[Start of Attachment]

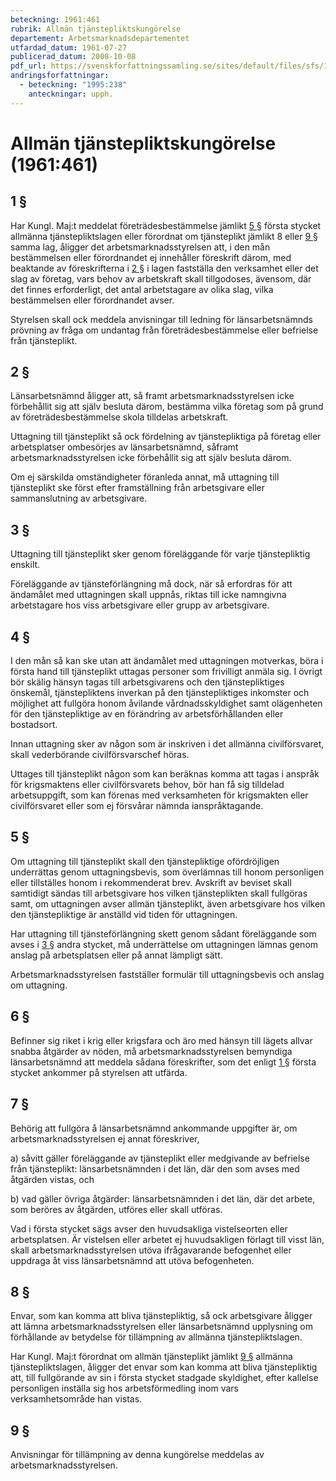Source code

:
 ```yaml
---
beteckning: 1961:461
rubrik: Allmän tjänstepliktskungörelse
departement: Arbetsmarknadsdepartementet
utfardad_datum: 1961-07-27
publicerad_datum: 2008-10-08
pdf_url: https://svenskforfattningssamling.se/sites/default/files/sfs/1961-07/SFS1961-461.pdf
andringsforfattningar:
  - beteckning: "1995:238"
    anteckningar: upph.
---
```


# Allmän tjänstepliktskungörelse (1961:461)

## 1 §

Har Kungl. Maj:t meddelat företrädesbestämmelse jämlikt [5 §](#5) första stycket allmänna tjänstepliktslagen eller förordnat om tjänsteplikt jämlikt 8 eller [9 §](#9) samma lag, åligger det arbetsmarknadsstyrelsen att, i den mån bestämmelsen eller förordnandet ej innehåller föreskrift därom, med beaktande av föreskrifterna i [2 §](#2) i lagen fastställa den verksamhet eller det slag av företag, vars behov av arbetskraft skall tillgodoses, ävensom, där det finnes erforderligt, det antal arbetstagare av olika slag, vilka bestämmelsen eller förordnandet avser.

Styrelsen skall ock meddela anvisningar till ledning för länsarbetsnämnds prövning av fråga om undantag från företrädesbestämmelse eller befrielse från tjänsteplikt.

## 2 §

Länsarbetsnämnd åligger att, så framt arbetsmarknadsstyrelsen icke förbehållit sig att själv besluta därom, bestämma vilka företag som på grund av företrädesbestämmelse skola tilldelas arbetskraft.

Uttagning till tjänsteplikt så ock fördelning av tjänstepliktiga på företag eller arbetsplatser ombesörjes av länsarbetsnämnd, såframt arbetsmarknadsstyrelsen icke förbehållit sig att själv besluta därom.

Om ej särskilda omständigheter föranleda annat, må uttagning till tjänsteplikt ske först efter framställning från arbetsgivare eller sammanslutning av arbetsgivare.

## 3 §

Uttagning till tjänsteplikt sker genom föreläggande för varje tjänstepliktig enskilt.

Föreläggande av tjänsteförlängning må dock, när så erfordras för att ändamålet med uttagningen skall uppnås, riktas till icke namngivna arbetstagare hos viss arbetsgivare eller grupp av arbetsgivare.

## 4 §

I den mån så kan ske utan att ändamålet med uttagningen motverkas, böra i första hand till tjänsteplikt uttagas personer som frivilligt anmäla sig. I övrigt bör skälig hänsyn tagas till arbetsgivarens och den tjänstepliktiges önskemål, tjänstepliktens inverkan på den tjänstepliktiges inkomster och möjlighet att fullgöra honom åvilande vårdnadsskyldighet samt olägenheten för den tjänstepliktige av en förändring av arbetsförhållanden eller bostadsort.

Innan uttagning sker av någon som är inskriven i det allmänna civilförsvaret, skall vederbörande civilförsvarschef höras.

Uttages till tjänsteplikt någon som kan beräknas komma att tagas i anspråk för krigsmaktens eller civilförsvarets behov, bör han få sig tilldelad arbetsuppgift, som kan förenas med verksamheten för krigsmakten eller civilförsvaret eller som ej försvårar nämnda ianspråktagande.

## 5 §

Om uttagning till tjänsteplikt skall den tjänstepliktige ofördröjligen underrättas genom uttagningsbevis, som överlämnas till honom personligen eller tillställes honom i rekommenderat brev. Avskrift av beviset skall samtidigt sändas till arbetsgivare hos vilken tjänsteplikten skall fullgöras samt, om uttagningen avser allmän tjänsteplikt, även arbetsgivare hos vilken den tjänstepliktige är anställd vid tiden för uttagningen.

Har uttagning till tjänsteförlängning skett genom sådant föreläggande som avses i [3 §](#3) andra stycket, må underrättelse om uttagningen lämnas genom anslag på arbetsplatsen eller på annat lämpligt sätt.

Arbetsmarknadsstyrelsen fastställer formulär till uttagningsbevis och anslag om uttagning.

## 6 §

Befinner sig riket i krig eller krigsfara och äro med hänsyn till lägets allvar snabba åtgärder av nöden, må arbetsmarknadsstyrelsen bemyndiga länsarbetsnämnd att meddela sådana föreskrifter, som det enligt [1 §](#1) första stycket ankommer på styrelsen att utfärda.

## 7 §

Behörig att fullgöra å länsarbetsnämnd ankommande uppgifter är, om arbetsmarknadsstyrelsen ej annat föreskriver,

a) såvitt gäller föreläggande av tjänsteplikt eller medgivande av befrielse från tjänsteplikt: länsarbetsnämnden i det län, där den som avses med åtgärden vistas, och

b) vad gäller övriga åtgärder: länsarbetsnämnden i det län, där det arbete, som beröres av åtgärden, utföres eller skall utföras.

Vad i första stycket sägs avser den huvudsakliga vistelseorten eller arbetsplatsen. Är vistelsen eller arbetet ej huvudsakligen förlagt till visst län, skall arbetsmarknadsstyrelsen utöva ifrågavarande befogenhet eller uppdraga åt viss länsarbetsnämnd att utöva befogenheten.

## 8 §

Envar, som kan komma att bliva tjänstepliktig, så ock arbetsgivare åligger att lämna arbetsmarknadsstyrelsen eller länsarbetsnämnd upplysning om förhållande av betydelse för tillämpning av allmänna tjänstepliktslagen.

Har Kungl. Maj:t förordnat om allmän tjänsteplikt jämlikt [9 §](#9) allmänna tjänstepliktslagen, åligger det envar som kan komma att bliva tjänstepliktig att, till fullgörande av sin i första stycket stadgade skyldighet, efter kallelse personligen inställa sig hos arbetsförmedling inom vars verksamhetsområde han vistas.

## 9 §

Anvisningar för tillämpning av denna kungörelse meddelas av arbetsmarknadsstyrelsen.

[End of Attachment]

**What to produce**
Look above for the line with "Uttagning till tjänsteplikt så"; retype exactly that line, every line after it up to the line with "Uttagning till tjänsteplikt sker", and that line too, nothing else.

**Your response**
Uttagning till tjänsteplikt så ock fördelning av tjänstepliktiga på företag eller arbetsplatser ombesörjes av länsarbetsnämnd, såframt arbetsmarknadsstyrelsen icke förbehållit sig att själv besluta därom.

Om ej särskilda omständigheter föranleda annat, må uttagning till tjänsteplikt ske först efter framställning från arbetsgivare eller sammanslutning av arbetsgivare.

## 3 §

Uttagning till tjänsteplikt sker genom föreläggande för varje tjänstepliktig enskilt.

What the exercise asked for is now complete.